By LaKeshia Myers
American teachers are members of a dying breed. With fewer students entering schools of education, statisticians are certain that the teaching profession will be in dire straits within the next fifteen to twenty years.
While teacher shortages are a problem in districts across the country, it’s often low-income and minority students who are most affected by both shortages and under-prepared teachers.
Last week, Senators Dale Kooyenga, Lena Taylor and I introduced legislation aimed at curbing the shortage of classroom teachers in the state of Wisconsin. This legislation would help individuals who are degreed non-teaching professionals earn certification.
There are many paraprofessionals and substitute teachers who work with students on a daily basis and have the desire to become certified educators. What often hinders these individuals is a clause currently in state law that requires an education candidate to complete one semester (eighteen weeks) of student teaching—adhering to this timeline would mean paraprofessionals and substitutes could not work in paid status to have the hours count toward their student teaching mandate.

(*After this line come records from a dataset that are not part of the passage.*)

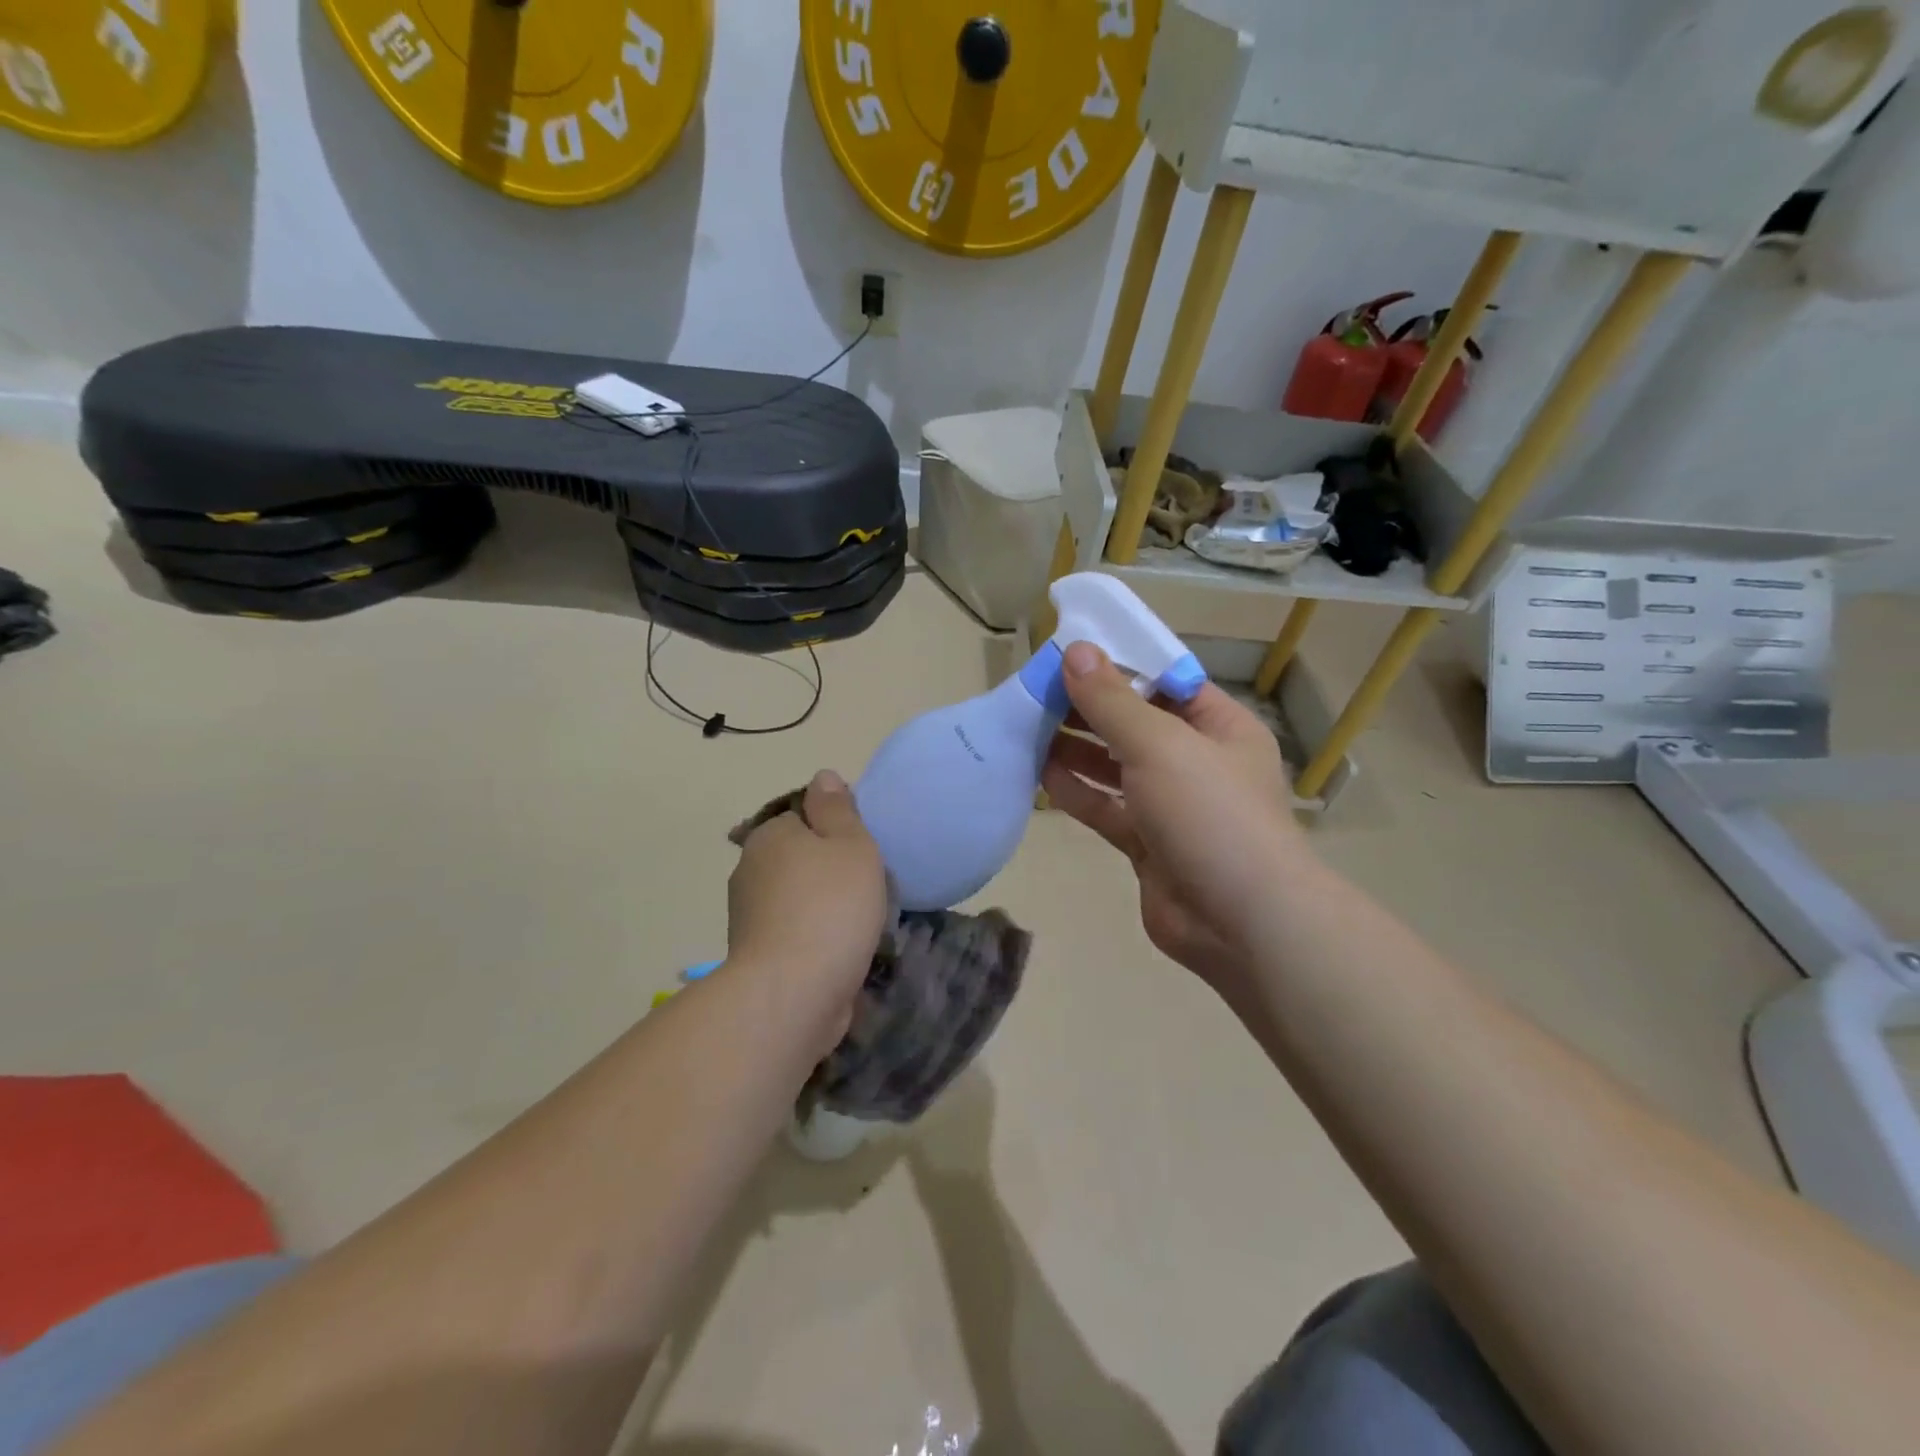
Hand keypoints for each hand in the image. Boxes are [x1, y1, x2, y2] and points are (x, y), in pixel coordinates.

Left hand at [727, 770, 887, 1019]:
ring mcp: (748, 916)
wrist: (794, 991)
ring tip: (858, 925)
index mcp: (770, 835)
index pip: (801, 817)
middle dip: (827, 870)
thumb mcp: (850, 843)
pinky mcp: (755, 956)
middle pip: (797, 858)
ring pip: (795, 897)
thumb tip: (822, 777)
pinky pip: (793, 932)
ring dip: (821, 907)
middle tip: (867, 887)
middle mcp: (749, 870)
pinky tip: (839, 951)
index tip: (862, 851)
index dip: (834, 829)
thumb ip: (838, 808)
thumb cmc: (831, 905)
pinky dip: (813, 937)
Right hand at [1041, 643, 1310, 994]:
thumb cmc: (1210, 813)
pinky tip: (1040, 774)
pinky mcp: (1147, 844)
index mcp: (1218, 726)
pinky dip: (1077, 792)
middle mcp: (1196, 761)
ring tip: (1028, 727)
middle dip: (1089, 708)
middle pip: (1135, 723)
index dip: (1119, 664)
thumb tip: (1076, 651)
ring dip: (1076, 748)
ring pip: (1116, 767)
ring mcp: (1171, 805)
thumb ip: (1113, 700)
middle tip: (1035, 691)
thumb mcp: (1160, 744)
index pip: (1165, 681)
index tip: (1069, 653)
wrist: (1239, 922)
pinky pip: (1107, 808)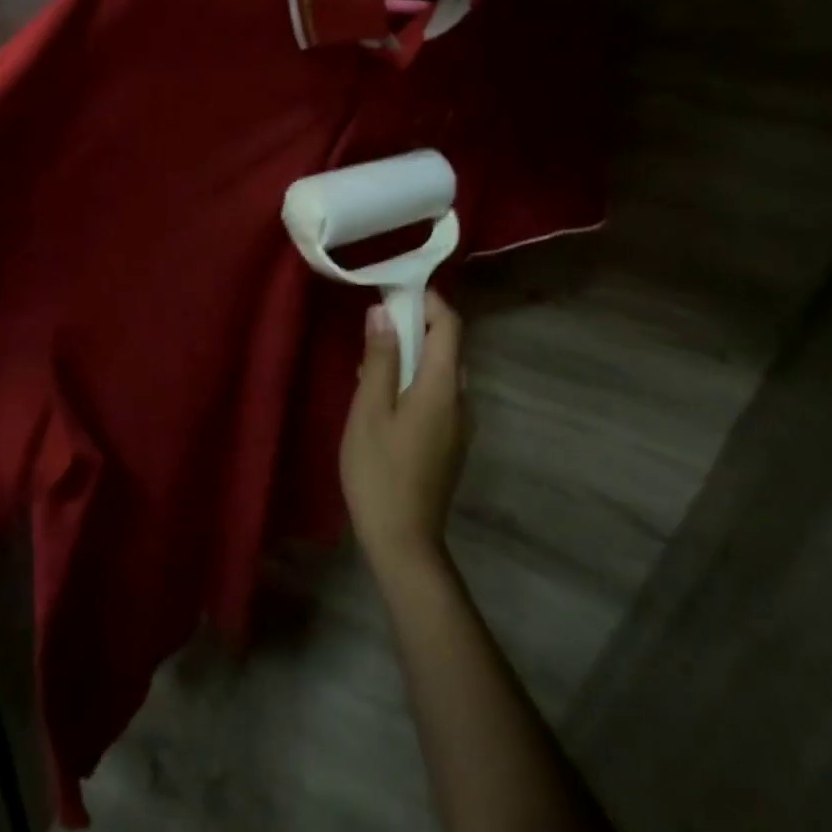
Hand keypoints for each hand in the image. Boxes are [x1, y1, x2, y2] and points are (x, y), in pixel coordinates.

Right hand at [340, 291, 467, 575]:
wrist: (404, 540)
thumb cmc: (379, 470)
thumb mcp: (370, 409)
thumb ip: (379, 358)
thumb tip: (384, 312)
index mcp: (443, 386)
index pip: (449, 325)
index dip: (428, 301)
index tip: (395, 290)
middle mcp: (461, 399)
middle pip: (448, 347)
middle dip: (417, 325)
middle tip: (377, 322)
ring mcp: (459, 423)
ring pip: (442, 371)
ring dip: (413, 354)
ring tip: (372, 356)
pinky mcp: (450, 441)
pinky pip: (438, 394)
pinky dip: (415, 379)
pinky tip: (383, 394)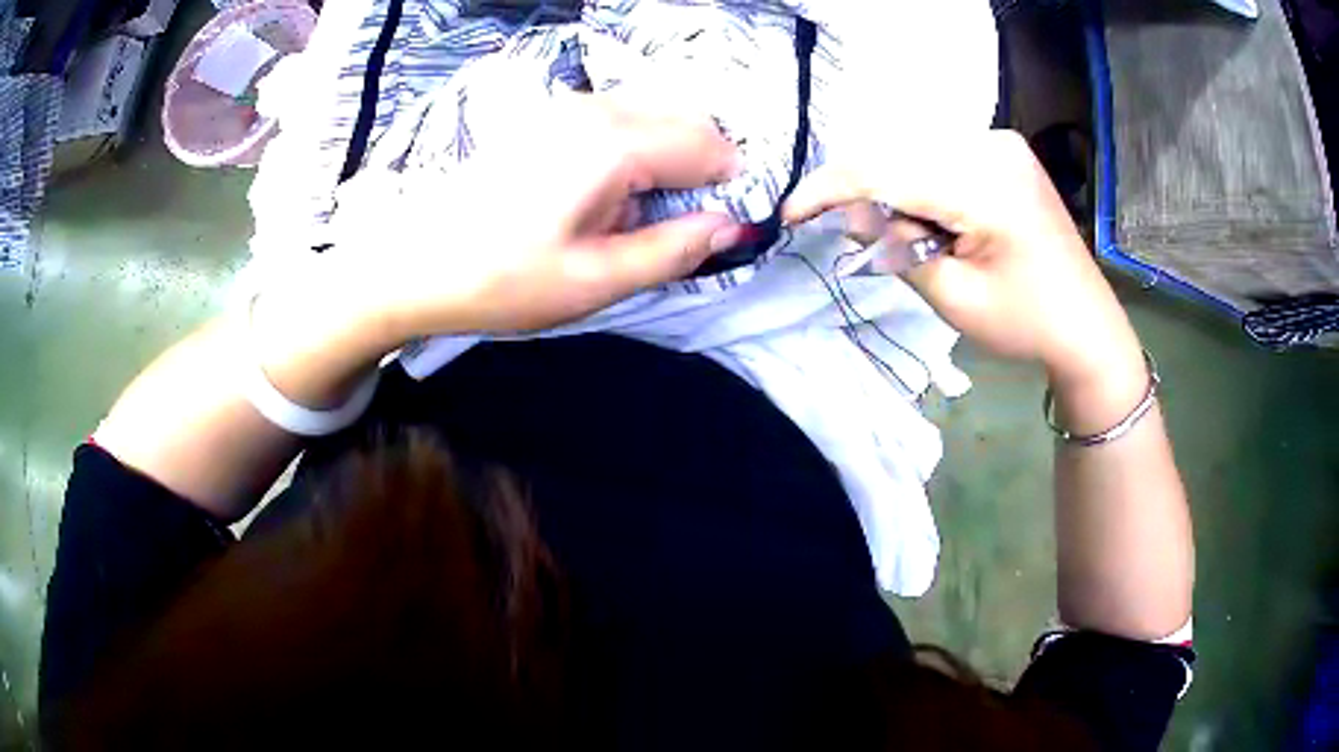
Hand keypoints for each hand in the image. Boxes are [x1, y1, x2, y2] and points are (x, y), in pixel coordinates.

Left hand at [327, 95, 744, 338]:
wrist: (416, 263)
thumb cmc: (502, 279)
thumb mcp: (596, 281)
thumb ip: (674, 250)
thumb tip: (732, 227)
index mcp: (614, 144)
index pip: (711, 147)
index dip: (729, 187)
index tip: (718, 228)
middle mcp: (597, 108)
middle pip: (688, 120)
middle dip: (704, 168)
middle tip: (681, 225)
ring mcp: (569, 106)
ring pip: (656, 114)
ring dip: (670, 158)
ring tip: (638, 213)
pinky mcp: (550, 116)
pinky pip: (621, 118)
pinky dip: (637, 148)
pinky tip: (607, 193)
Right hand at [783, 130, 1142, 389]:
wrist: (1086, 323)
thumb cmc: (1026, 322)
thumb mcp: (954, 298)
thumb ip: (897, 248)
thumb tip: (855, 213)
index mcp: (987, 187)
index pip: (887, 171)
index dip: (831, 188)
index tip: (791, 212)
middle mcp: (992, 145)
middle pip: (898, 153)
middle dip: (866, 193)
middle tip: (864, 239)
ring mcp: (1001, 141)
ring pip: (914, 151)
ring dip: (895, 189)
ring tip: (914, 238)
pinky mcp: (1003, 148)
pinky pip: (939, 154)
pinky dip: (920, 182)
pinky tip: (935, 218)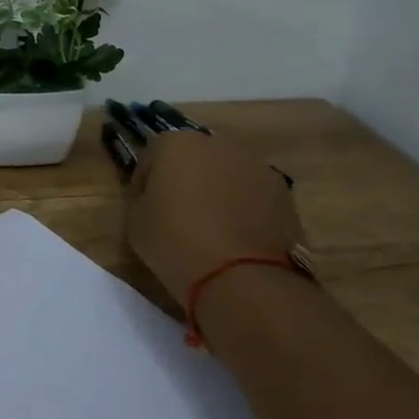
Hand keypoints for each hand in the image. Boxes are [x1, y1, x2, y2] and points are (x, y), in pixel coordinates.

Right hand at [125, 130, 304, 307]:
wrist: (241, 276)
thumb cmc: (175, 241)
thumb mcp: (134, 221)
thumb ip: (141, 198)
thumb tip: (154, 197)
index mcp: (176, 143)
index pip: (151, 157)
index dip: (145, 183)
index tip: (145, 208)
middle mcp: (218, 143)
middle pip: (193, 159)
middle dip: (185, 180)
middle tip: (178, 215)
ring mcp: (256, 165)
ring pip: (226, 174)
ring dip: (217, 192)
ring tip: (211, 229)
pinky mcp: (283, 192)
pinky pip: (252, 194)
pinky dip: (244, 208)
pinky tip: (236, 238)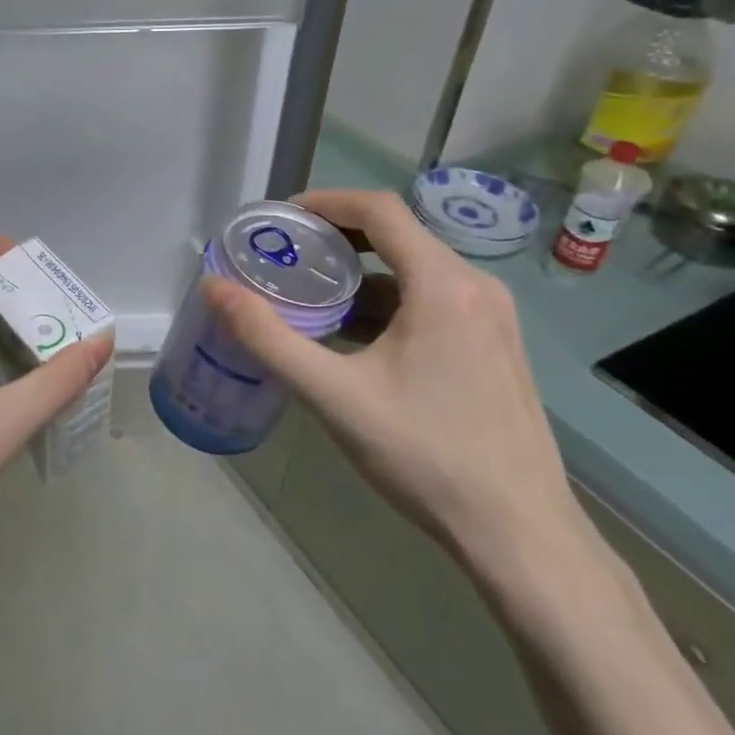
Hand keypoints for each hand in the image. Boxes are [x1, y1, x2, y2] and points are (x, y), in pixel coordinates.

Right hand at [202, 190, 580, 574]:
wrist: (519, 533)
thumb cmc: (425, 455)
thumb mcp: (333, 395)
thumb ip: (267, 337)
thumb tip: (214, 288)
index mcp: (444, 285)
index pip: (379, 209)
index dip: (324, 201)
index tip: (279, 217)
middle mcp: (476, 287)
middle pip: (397, 235)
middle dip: (335, 239)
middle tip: (284, 256)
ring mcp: (492, 318)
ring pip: (414, 271)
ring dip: (360, 275)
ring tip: (309, 297)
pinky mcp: (494, 346)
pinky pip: (432, 301)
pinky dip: (386, 303)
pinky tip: (353, 339)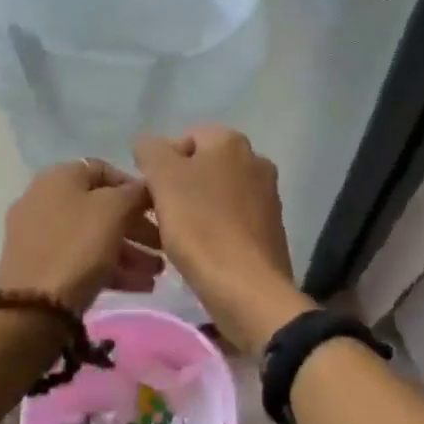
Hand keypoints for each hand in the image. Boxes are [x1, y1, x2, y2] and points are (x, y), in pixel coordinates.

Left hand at [0, 159, 163, 313]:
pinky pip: (82, 258)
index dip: (135, 187)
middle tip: (163, 246)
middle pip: (101, 207)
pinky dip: (110, 267)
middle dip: (137, 227)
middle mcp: (45, 199)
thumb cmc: (78, 246)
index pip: (105, 170)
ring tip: (156, 273)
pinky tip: (140, 286)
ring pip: (94, 236)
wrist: (33, 307)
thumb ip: (136, 192)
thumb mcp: (115, 210)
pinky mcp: (40, 265)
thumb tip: (146, 187)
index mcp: (59, 177)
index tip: (158, 209)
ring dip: (130, 252)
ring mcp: (39, 234)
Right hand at [133, 126, 310, 352]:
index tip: (152, 194)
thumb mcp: (163, 178)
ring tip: (181, 236)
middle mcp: (256, 159)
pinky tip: (205, 250)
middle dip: (181, 186)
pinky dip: (217, 228)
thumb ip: (151, 150)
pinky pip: (234, 218)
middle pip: (204, 165)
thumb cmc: (200, 226)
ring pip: (219, 192)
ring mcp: (268, 194)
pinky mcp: (272, 227)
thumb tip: (151, 146)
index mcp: (231, 141)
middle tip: (162, 215)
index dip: (162, 164)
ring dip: (198, 207)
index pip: (185, 137)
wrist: (246, 287)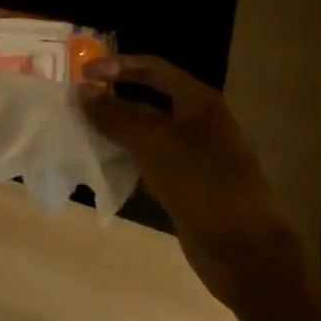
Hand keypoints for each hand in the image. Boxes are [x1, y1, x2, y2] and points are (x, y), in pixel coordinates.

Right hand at [77, 55, 285, 304]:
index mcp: (198, 102)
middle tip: (74, 102)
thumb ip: (116, 116)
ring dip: (114, 131)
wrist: (246, 254)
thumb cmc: (204, 186)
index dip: (117, 65)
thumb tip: (82, 89)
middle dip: (112, 99)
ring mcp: (192, 156)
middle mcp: (196, 122)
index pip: (152, 69)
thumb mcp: (156, 145)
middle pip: (147, 100)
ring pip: (145, 134)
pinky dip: (125, 160)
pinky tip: (99, 165)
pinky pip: (148, 163)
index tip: (83, 72)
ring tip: (78, 131)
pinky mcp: (184, 186)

Under the proposed legislation, the current statute language would be expanded to allow paraprofessionals the opportunity to meet their student teaching requirement during their regular work day. They already work under the guidance of a certified teacher and they have access to students who need their help. This would not only be great opportunity for paraprofessionals, but also school districts, and our children.
It’s time we invest in growing our educators from within our ranks.